On 07/07/2011 11:29 PM, Amir Goldstein wrote:
On Fri, Jul 8, 2011 at 4:55 AM, Allison Henderson
<achender@xxxxxxxxxxxxxxxxxx> wrote:
On 07/07/2011 05:09 PM, Amir Goldstein wrote:
On Thu, Jul 7, 2011 at 11:19 PM, Allison Henderson
<achender@xxxxxxxxxxxxxxxxxx> wrote:
On 07/07/2011 12:52 PM, Andreas Dilger wrote:
On 2011-07-07, at 1:05 AM, Amir Goldstein wrote:
On Thu, Jul 7, 2011 at 12:05 AM, Allison Henderson
<achender@xxxxxxxxxxxxxxxxxx> wrote:
On 07/02/2011 02:33 AM, Amir Goldstein wrote:
On Fri, Jul 1, 2011 at 12:22 AM, Allison Henderson
<achender@xxxxxxxxxxxxxxxxxx> wrote:
@@ -4485,6 +4485,14 @@ void ext4_free_blocks(handle_t *handle,
struct
inode *inode,
ext4_debug("freeing block %llu\n", block);
trace_ext4_free_blocks(inode, block, count, flags);
+ if (flags& EXT4_FREE_BLOCKS_ZERO) {
+ err = sb_issue_zeroout(inode->i_sb, block, count,
GFP_NOFS);
But the delete of these blocks in not yet committed,
so after reboot, you can end up with a non-deleted but zeroed file
data.

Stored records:
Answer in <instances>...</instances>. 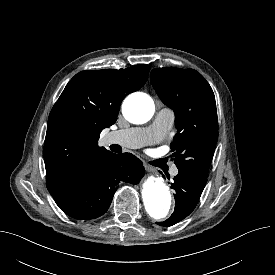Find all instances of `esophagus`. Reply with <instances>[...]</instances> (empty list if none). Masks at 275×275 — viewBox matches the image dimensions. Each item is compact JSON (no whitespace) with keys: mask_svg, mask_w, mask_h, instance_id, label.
<instances>
[{"mask_svg":"<svg viewBox=\"0 0 275 275\" xmlns=\"http://www.w3.org/2000/svg\"><path fill=\"white\" fill-rule=\"evenodd\" d=\"M145 169H146L148 172H154V171H155V168H153L152 166L147 165V164H145Z\"/></svg>","mask_w":275,"mask_h":275,"instance_id":"34e87169","label":"esophagus"}]
</instances>
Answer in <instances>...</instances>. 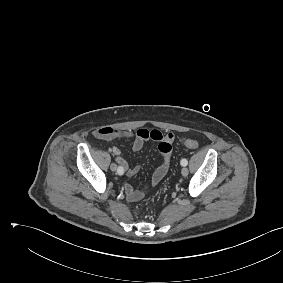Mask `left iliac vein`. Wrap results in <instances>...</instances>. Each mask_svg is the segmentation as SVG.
<instances>
[{
    "mask_svg": "<svg viewBox=\"0 0 283 283\" xmlns=\"http://www.w3.org/2000/svg\"><path fill=\"white\" fill-rule=\"evenodd\" d=\"M188 173H189L188 169H187L186 167H183L182 170H181V174H182L183 176H187Z\"/></svg>",
    "mask_w": 283,
    "mask_h": 283,
    "instance_id": "1",
    "label": "left iliac vein"
}]
</instances>
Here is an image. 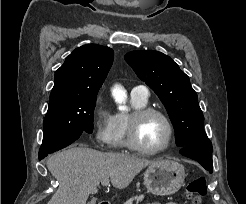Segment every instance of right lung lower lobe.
<instances>
[{
  "label": "right lung lower lobe",
  "instance_id": "1",
  "mask_svg": "<svg viewBox=\"0 0 246 204\" xmlns=\"http://www.w3.org/2000/svg\"><path fill=\"white\" fill-rule=\"evenodd\" d=\"M44 157H40L39 160L43 159Z\"/></svg>",
  "mask_w": 246,
  "mask_h": 204
}]
</instances>
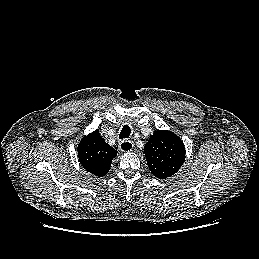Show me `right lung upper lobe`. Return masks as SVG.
Masks as SVG:
<instances>
[{
  "label": "right lung upper lobe",
  "mask_w": 259,
  "mask_h": 259,
  "mask_svg": "<svg viewBox=\"0 0 259 259\" xmlns=\"http://www.w3.org/2000/svg\"><path fill=\"white\" fill-rule=\"evenodd\" d=\"M78 157L83 168L102 177L108 173L117 151L108 145L98 130L85 136L78 145Z\"/></svg>",
  "instance_id": "obj_1"
}]
</instances>
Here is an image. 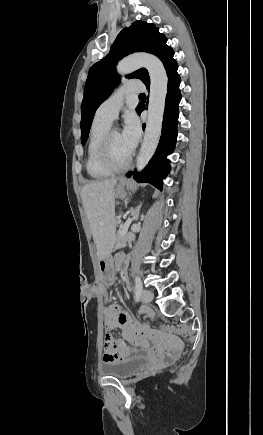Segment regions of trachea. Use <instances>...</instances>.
<instances>
[{
    "label": "trachea",
    "instance_id": "obj_1",
    "mask_svg": "<svg viewBox=\"0 0 263 435\" xmlns=\"http://www.w3.org/2000/svg\"><path fill=\"white\" fill-rule=\"evenodd\" d=\"M139 96H140V97H145V94H140Z\"/></svg>",
    "mask_w": 263,
    "mask_h": 435
}]
</instances>
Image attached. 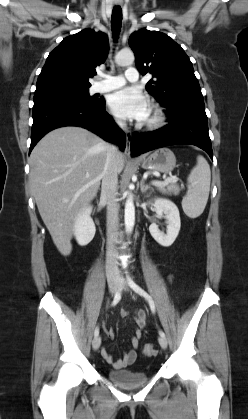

- _Task objective_:
Pick up the ext4 mailing-list thread about zeroing freed blocks after its last sentence and carry it forward. The material is not needed for this exercise.

- _Exercise answer_:
Is that acceptable? I should think not.
One way around this is a 2-phase unlink/truncate.
Phase 1: add to orphan list and register a callback on commit
Phase 2: issue zeroout and free the blocks
This won't work for punch hole, but then again, for punch hole
it's probably OK to end up with zeroed data, but non-deleted blocks.
Right?
Hi, I had a quick question about the orphan list. I notice that
ext4_ext_truncate and also ext4_ext_punch_hole already have a call to
ext4_orphan_add that happens really early before any calls to free
blocks.
Does this address your earlier concerns, or is there another reason I
missed? Thx!
It doesn't address the concerns of getting a non-deleted file with
zeroed
data
after crash, because the existence of the inode on the orphan list
after
crash
depends on the transaction that added it to the list being committed.
And your patch zeroes the blocks before that transaction is committed.
However, the orphan list gives you a very good framework to implement
deferred delete (by a kernel thread) as Andreas suggested.
Unlink should be simple, because freeing unlinked inode blocks it is
anyway
deferred till the inode refcount drops to zero.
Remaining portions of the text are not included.